Best also indicated that it believes “the U.S. and Bermuda reinsurance sectors remain susceptible to pricing competition as investor expectations for double digit returns run high. Should the currently perceived market opportunities in property not be significantly realized, the companies that received much of the new capital that recently flowed into these markets might be forced to find alternative strategies.

“The markets have already demonstrated that while property rate increases attained for January 2006 renewals were favorable, they were nonetheless narrowly focused and limited to those covers affected by recent losses. Casualty business has seen little if any benefit from the hurricane losses in 2005. Should companies seek to diversify the new capital into casualty, it could trigger additional softening for the casualty segment as well.”
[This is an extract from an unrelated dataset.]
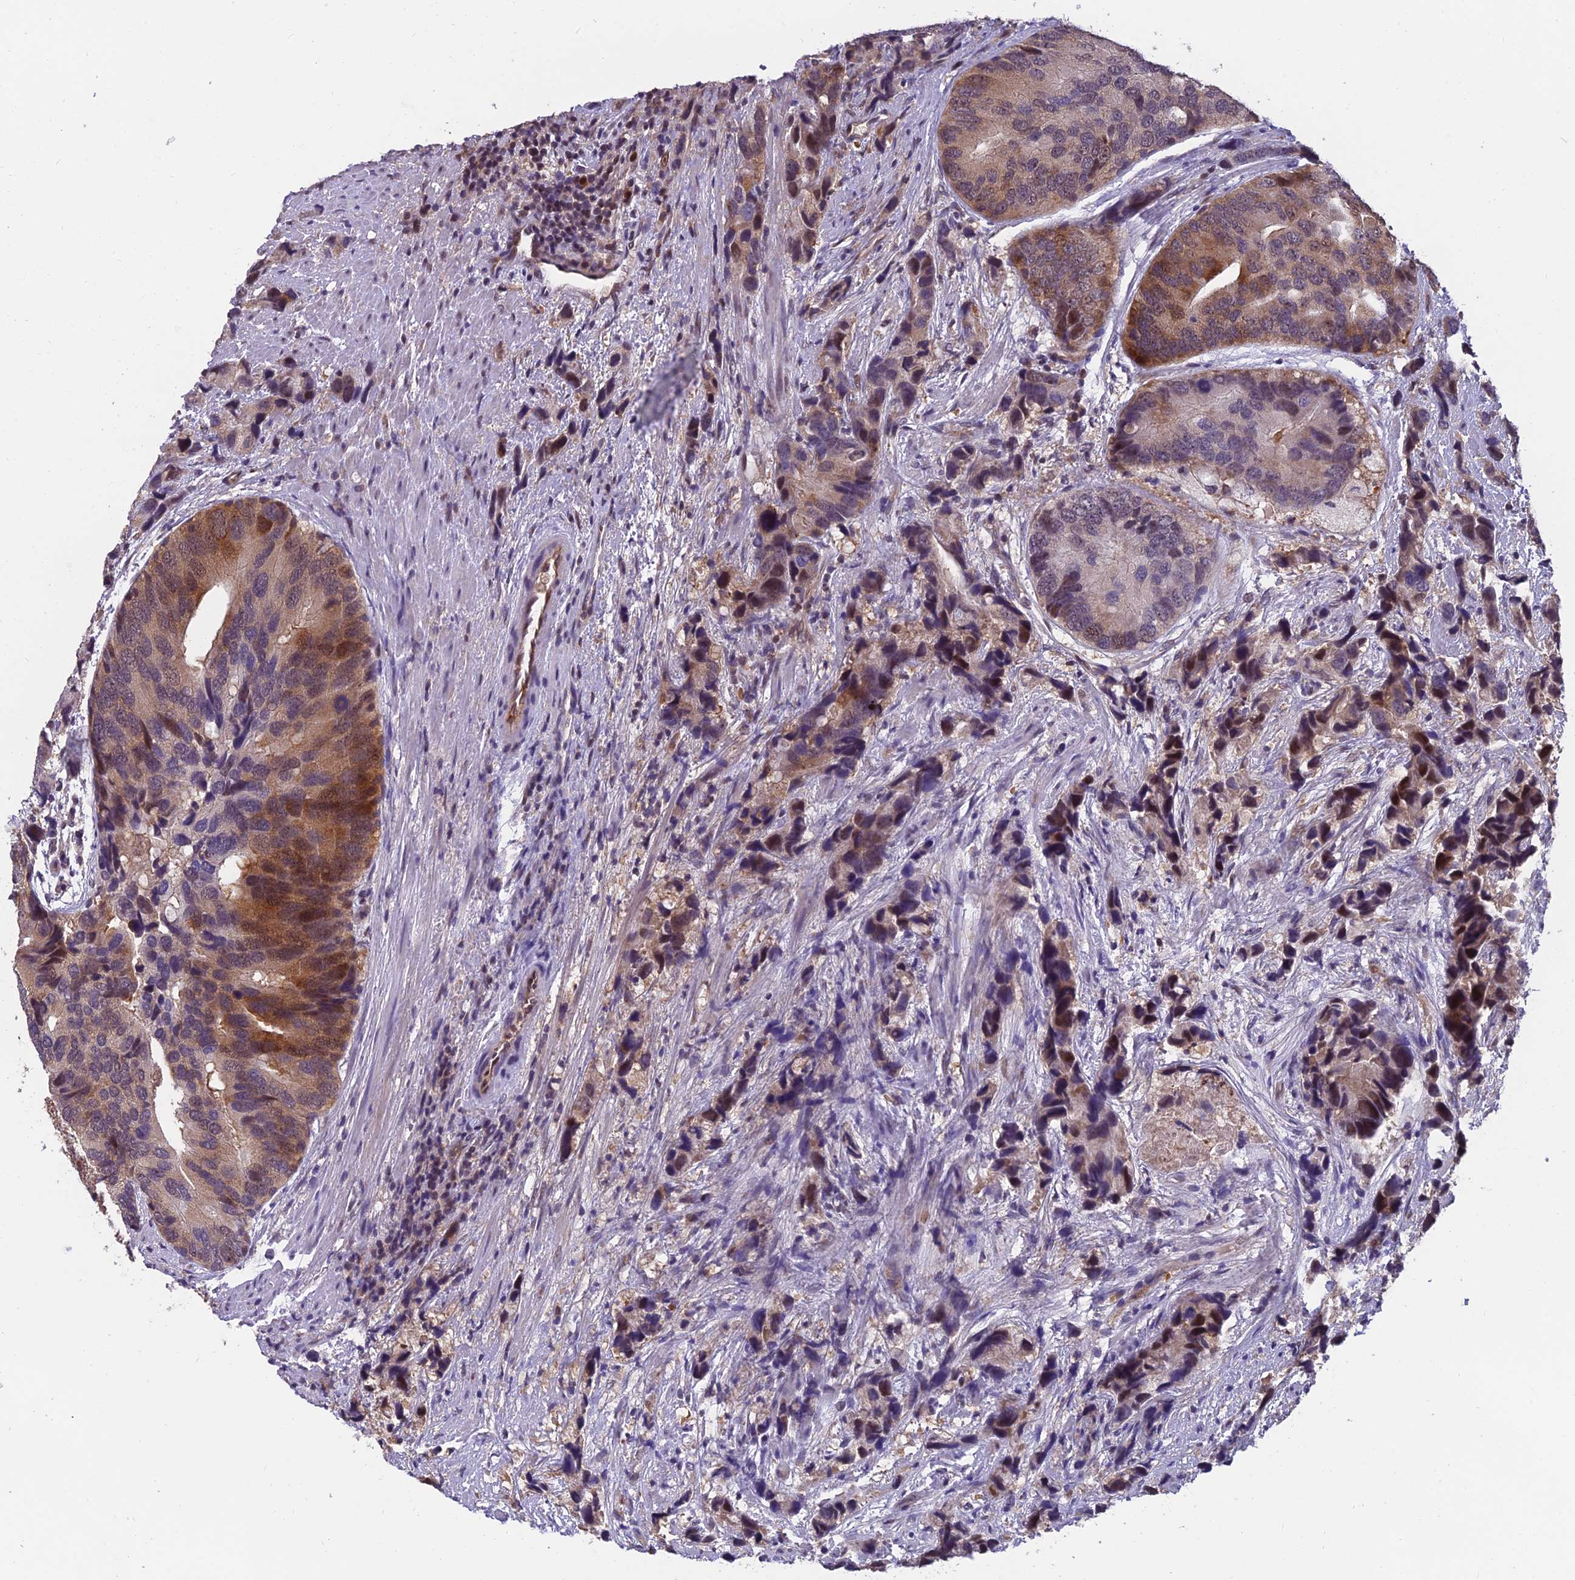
{"staining": {"intensity": "moderate", "quantity": "25%-75%", "location": "cytoplasmic/membranous"}, "tissue": "prostate cancer", "cell_type": "Tumor cells", "image_type": "cancer", "snomed": [{"axis": "morphology", "description": "Adenocarcinoma, High grade"}, {"axis": "topography", "description": "Prostate"}], "caption": "About 25%-75% of tumor cells in high-grade adenocarcinoma (prostate) demonstrate moderate cytoplasmic/membranous protein staining as visualized by brown immunohistochemical staining.", "gene": "GRWD1", "patient": {"sex": "male", "age": 62}}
Best also points out that “another active storm season in 2006 or further reserve development from the 2005 storms, as some are predicting, would be material and may help to prolong the hard property market, but at an additional cost to earnings and capital. The financial flexibility of some companies is already stretched with debt to capital for the industry at an all time high. While common equity has previously flowed into the market with relatively little resistance, A.M. Best questions if another year of losses will dampen investors’ appetites for a stake in insurance and reinsurance holdings.

Best also noted that as a result of the hurricane losses in 2005, it “has and will continue to take a more rigorous approach in its due diligence as regards the evaluation of companies’ capitalization and risk management controls. Catastrophe models will continue to be valuable tools for the quantification of risk, but not the only barometer. Management will need to demonstrate confidence in the data and parameters employed throughout the modeling exercise.

“Further, management needs to better demonstrate that underwriting and risk controls are adequate to ensure that there is a clear understanding and controlled correlation with un-modeled exposures. To that end, A.M. Best will be requiring more detailed information through its supplementary rating questionnaire and in company meetings.”